L'explication suffit à l'officier.

- Il faut que nous nous posions.
- Je le sais, mon commandant. Mais avec un trou large comme trois homme dans la paroi du vaisseau et la structure porteuse déviée, cela s'annonce assez compliqué. C'est un véritable miracle que la navette tienne encore.
"Un miracle meurtrier... Combien d'Externes sont morts ? "
- Vous pouvez faire quelque chose ?
- Nous n'allons pas avoir le choix, mon commandant. Je nous déroute vers la mer intérieur. Nous amerrirons, en priant le Dieu-Machine pour que les armures nous sauvent.
- Pourquoi ne pas remonter vers l'Ankarra ?
- Trop de distances, pas assez de puissance moteur. Ils ne sont qu'à un tiers de leurs capacités. Ce sera juste assez pour maintenir la navette en vol le temps de la poser. Et si nous sommes visibles en sortant de la couche nuageuse en retournant dans l'espace, croyez bien que les rebelles se feront une joie de finir proprement le travail ...

Flinn n'avait pas pensé à cette éventualité. Avec du recul, il s'étonne même que la navette n'ait pas été la cible d'un nouveau tir. Plus le temps passait, plus leurs chances d'être à nouveau dans le collimateur de l'infernal rayon de mort aux mains des rebelles croissait.

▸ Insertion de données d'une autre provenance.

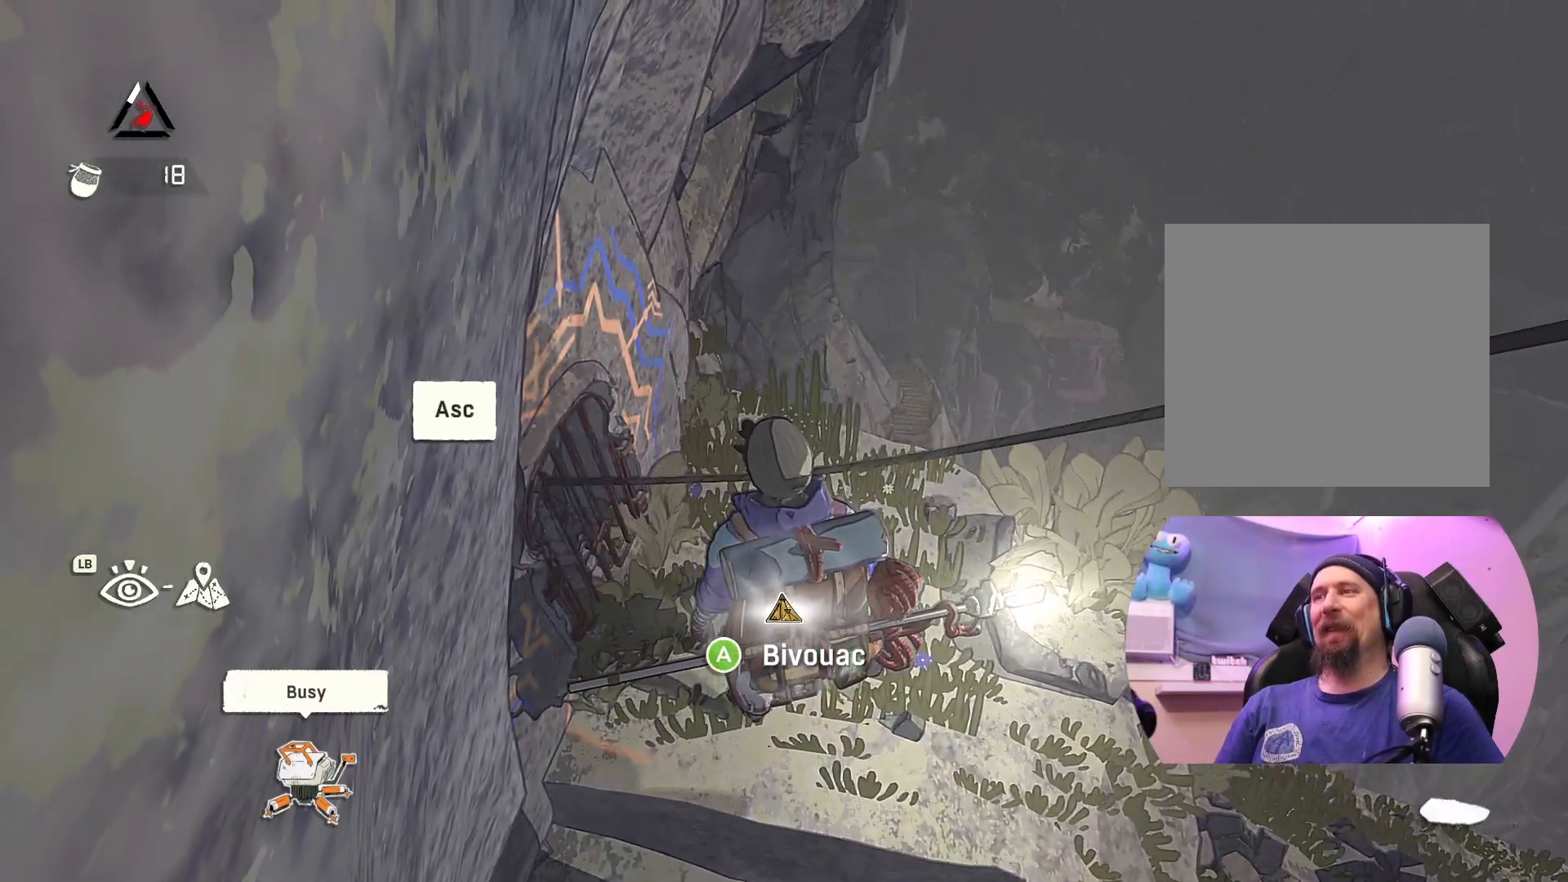
{"buttons": [], "left_stick": "center", "right_stick": "center", "events": []}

- Sergent, si jamais vous nous tirez de là, je vous assure une promotion juteuse.
- Encore faut-il que nous arrivions jusque là, mon commandant.
- Vous pouvez m'assurer une communication avec le reste des membres à bord ?
Le pilote effectua une série de manœuvre sur la console de pilotage, puis secoua la tête.
- Les faisceaux principaux sont coupés. Les secondaires se sont mis en sécurité lors de la décharge. Il faudrait les réarmer.
- Et comment doit-on procéder ?
- Derrière moi à tribord, il y a une trappe. Vous l'ouvrez, il y a un coupe-circuit automatique. En branchant votre armure dessus, vous devriez pouvoir réamorcer le système.
- Bien.

Flinn s’exécuta. Lorsqu’il entreprit d'ouvrir la trappe, un puissant courant d'air s'échappa du cockpit. Il serra les dents, cala ses jambes pour ne pas glisser, et effectua la manœuvre dont le chargeait le pilote. Après quelques secondes d'hésitations, il trouva le mécanisme dont il était question, et le connecta sur son armure.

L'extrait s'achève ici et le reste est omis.